Spreading Rumors on Twitter  | American Journalism Review
 AJR  Features
From AJR,   June/July 2011

Spreading Rumors on Twitter   

Why that’s not the way to go Thurs. July 28, 2011

By Rem Rieder
Rem Rieder (rrieder@ajr.umd.edu) is AJR's editor and senior vice president.      

Talk about a bad idea.

Reuters' Felix Salmon says it's fine for journalists to pass along rumors via Twitter. If it turns out they are bogus, no big deal.

In a post ballyhooed on Romenesko, Salmon wrote, "I think that big flagship Twitter accounts like @Reuters or @WSJ should be held to a higher standard." But for individual reporters, tweet away.

Salmon's post came in the wake of the rumor, circulated on Twitter and soon discredited, that CNN had suspended host Piers Morgan.

Salmon's rationale is that reporters bat rumors back and forth in the newsroom all the time, and Twitter is the new newsroom.
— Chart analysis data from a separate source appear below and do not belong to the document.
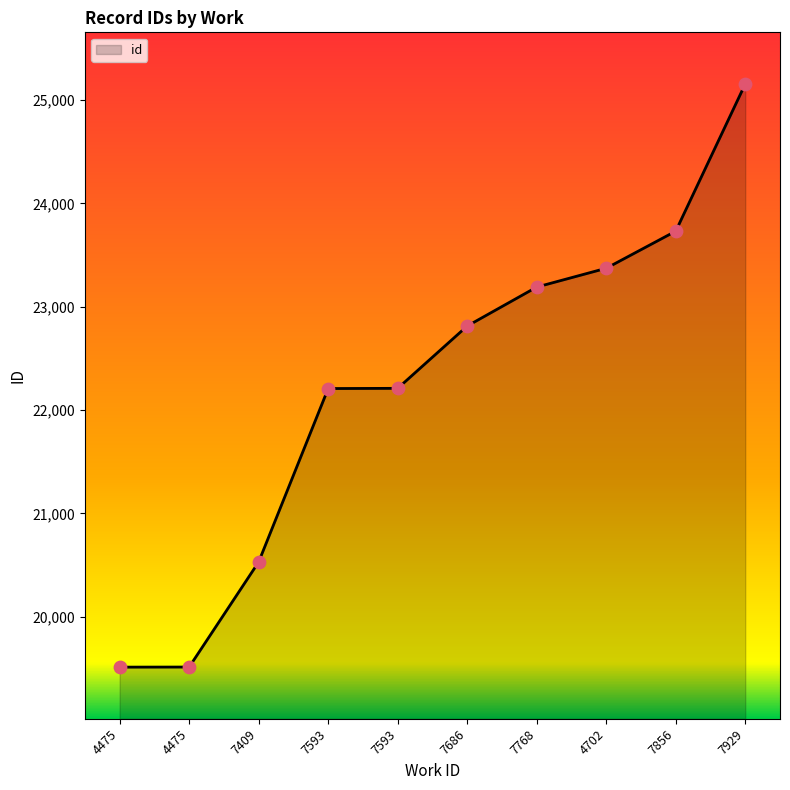

What is the ratio of the value at 7593 to the value at 7929?

0.9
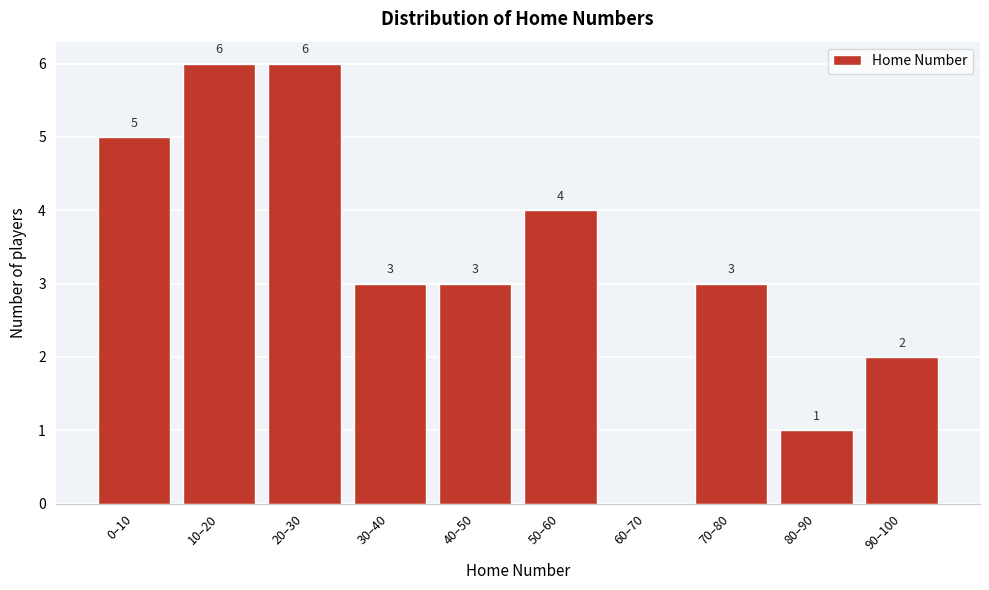

Reading right to left, list all the values displayed in this chart.

90–100=2	80–90=1	70–80=3	60–70=0	50–60=4	40–50=3	30–40=3	20–30=6	10–20=6	0–10=5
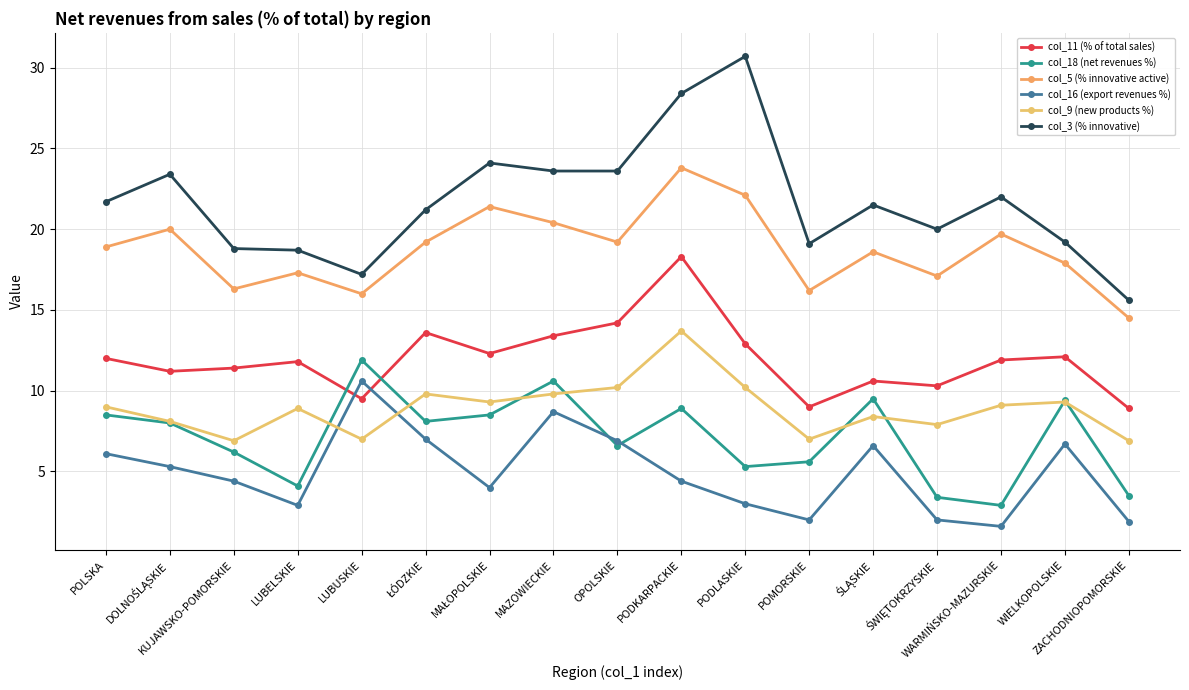

Which label corresponds to the largest value in the chart?

PODLASKIE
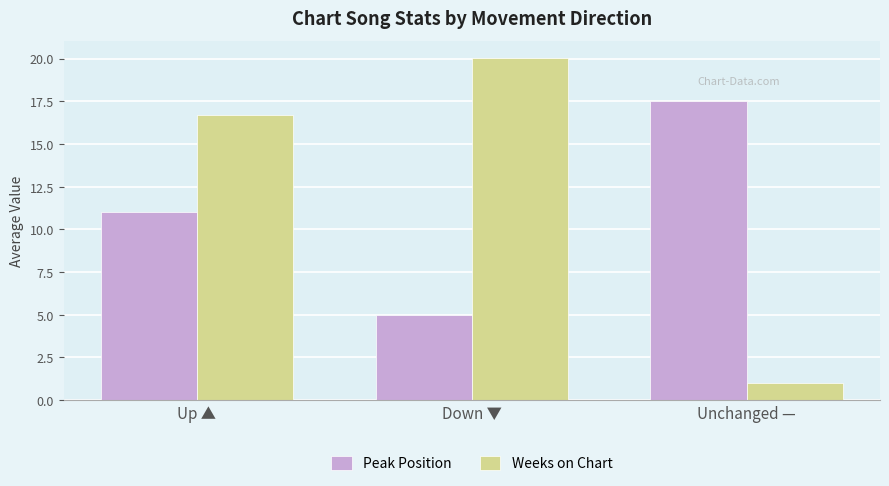

What is the average value of the Peak Position series?

11.2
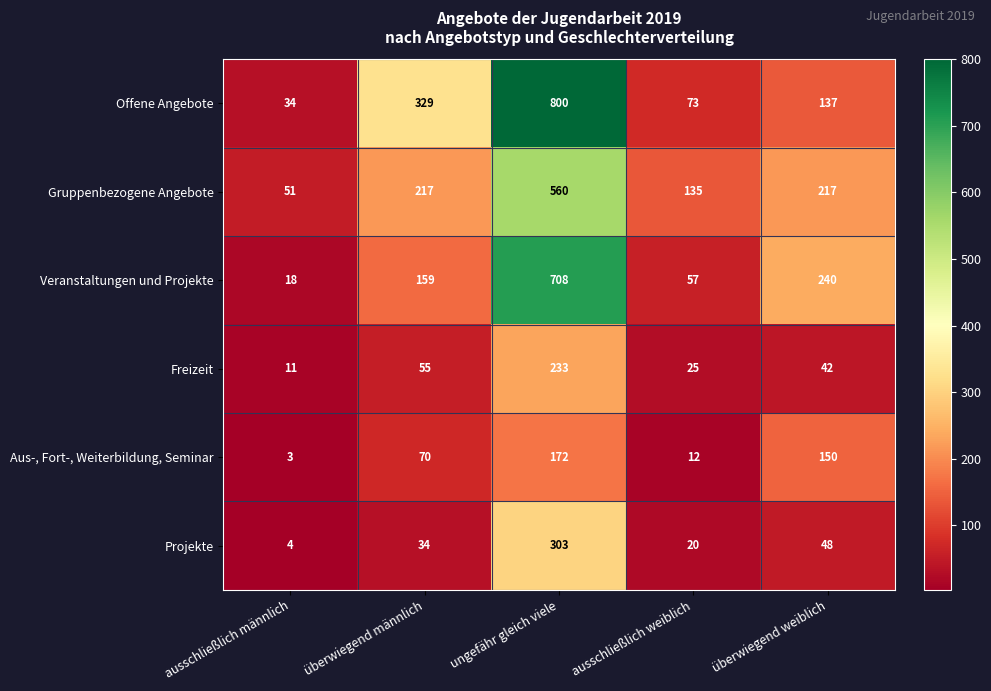

List the series in order of their peak value, highest first.

Offene Angebote, Veranstaltungen und Projekte, Gruppenbezogene Angebote, Projekte, Freizeit, Aus-, Fort-, Weiterbildung, Seminar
But that just doesn't hold up. It's one thing to gossip with a couple of colleagues at the watercooler or at the bar. It's quite another to send completely unsubstantiated information out to the world at large.

Once it's tweeted it can spread pretty quickly, as one Anthony Weiner could tell you. And not all incorrect information is buried as quickly as the Morgan tweet. Sometimes it can do real damage.
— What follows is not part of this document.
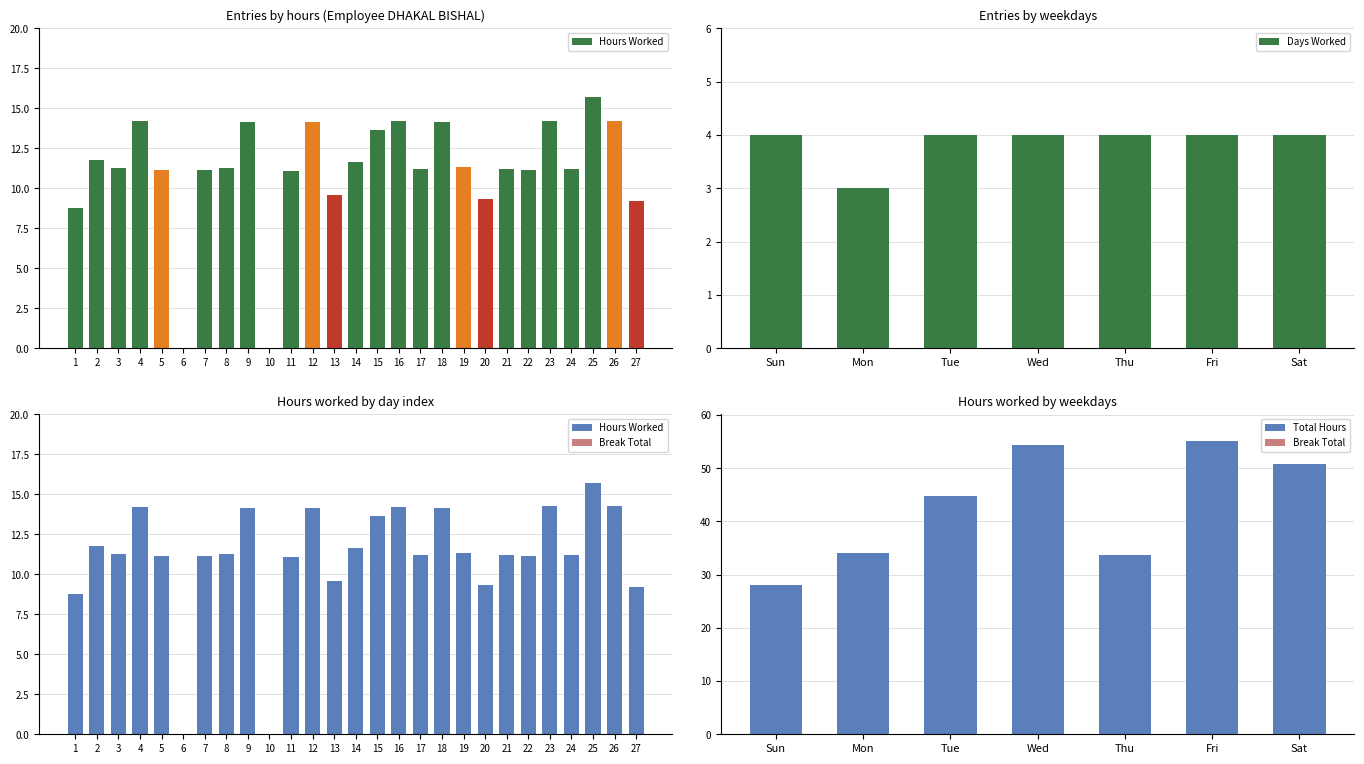

The chart shows a value of 11.1 at 5. True or false?

True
One very real fear is that, in our hypercompetitive 24/7 news environment, the premium on speed will lead to rushed, inadequately reported stories that turn out to be wrong. Remember that bleak moment in January when NPR incorrectly reported that Rep. Gabrielle Giffords had died. The Salmon approach increases that danger exponentially.

More than ever in the past, a reporter's individual reputation, or brand, matters. With the way people access information now, they are apt to seek out individual writers rather than specific news organizations. And what can damage a reporter's credibility more than distributing bad information?
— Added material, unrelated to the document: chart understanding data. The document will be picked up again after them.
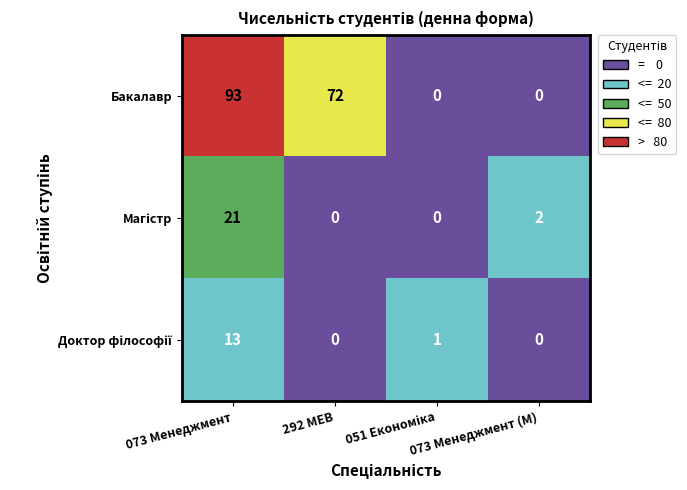

Which series has the largest total across all categories?

Бакалавр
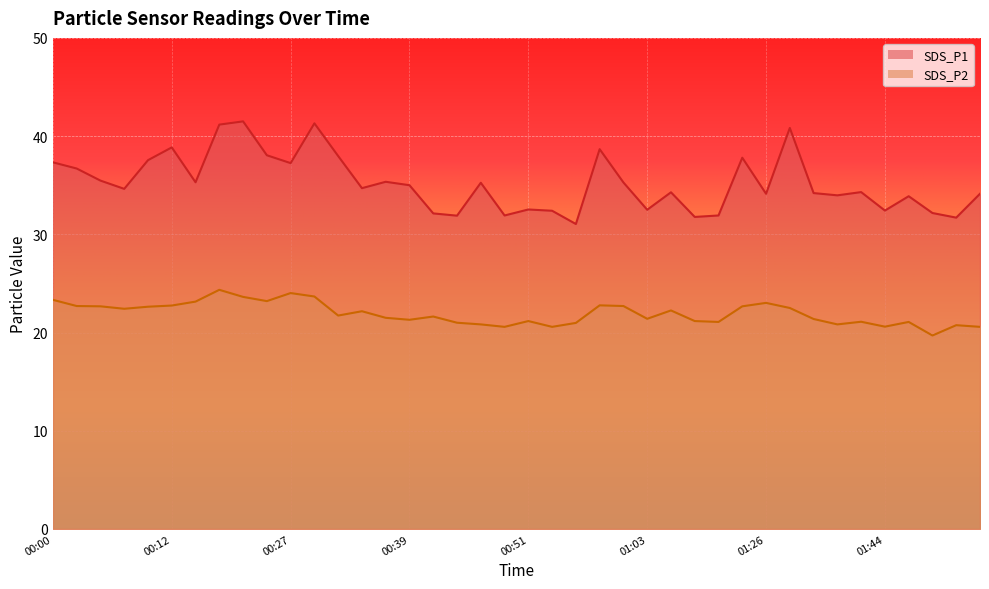

Where is the first local maximum for SDS_P2?

00:20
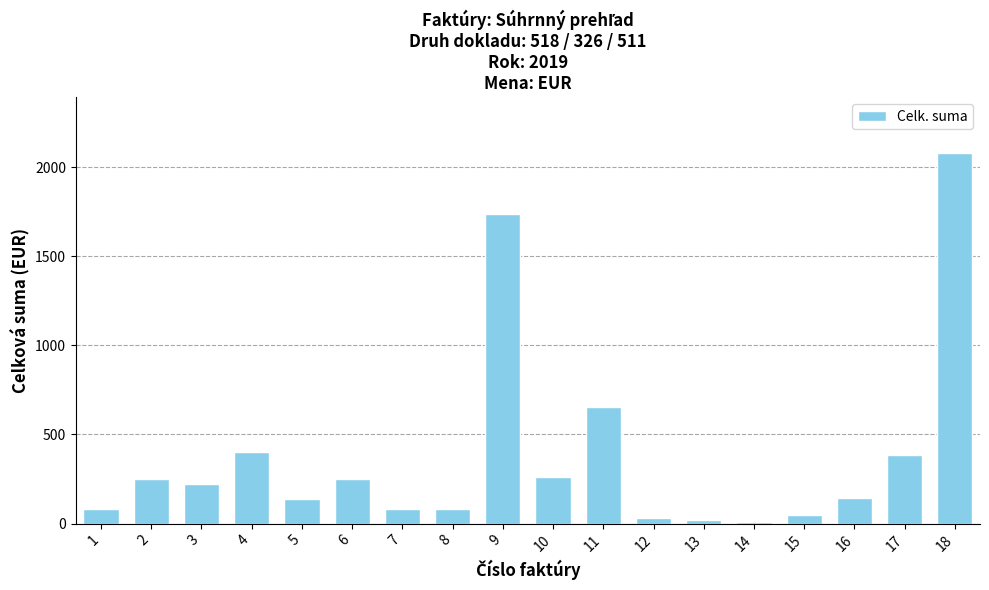

What is the sum of all values?

6878.3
Also, what's the upside? What does throwing out there something that may or may not be true add to the conversation?

I'll bet British anchor Jon Snow, who tweeted that Morgan had been suspended, would like that one back.

Morgan is a former editor of Rupert Murdoch's now-shuttered News of the World, the focus of Britain's phone–hacking scandal. And questions have been raised about whether he engaged in hacking while he was at the paper (he says no).

Morgan, no stranger to the Twitterverse, quickly responded, "Sorry to disappoint you all, but I'm afraid poor old @jonsnowC4 got duped by a fake Twitter account. I've not been suspended by CNN."

Snow promptly tweeted, "Retraction ahoy..rumour mill produced info on Piers Morgan..was issued on a fake NOW accouint.no truth that Piers Morgan suspended by CNN." He deleted his original tweet.

Finally, while Salmon may regard Twitter as a newsroom, there are plenty of people who see it as a news service. When Navy Seals killed Osama bin Laden in May, a prevalent meme was that Keith Urbahn, an aide to former Defense Secretary Donald Rumsfeld, had "broken" the story on Twitter.

In fact, he had done no such thing. He simply passed on a rumor, in this case one that happened to be true. It could just as easily have been false.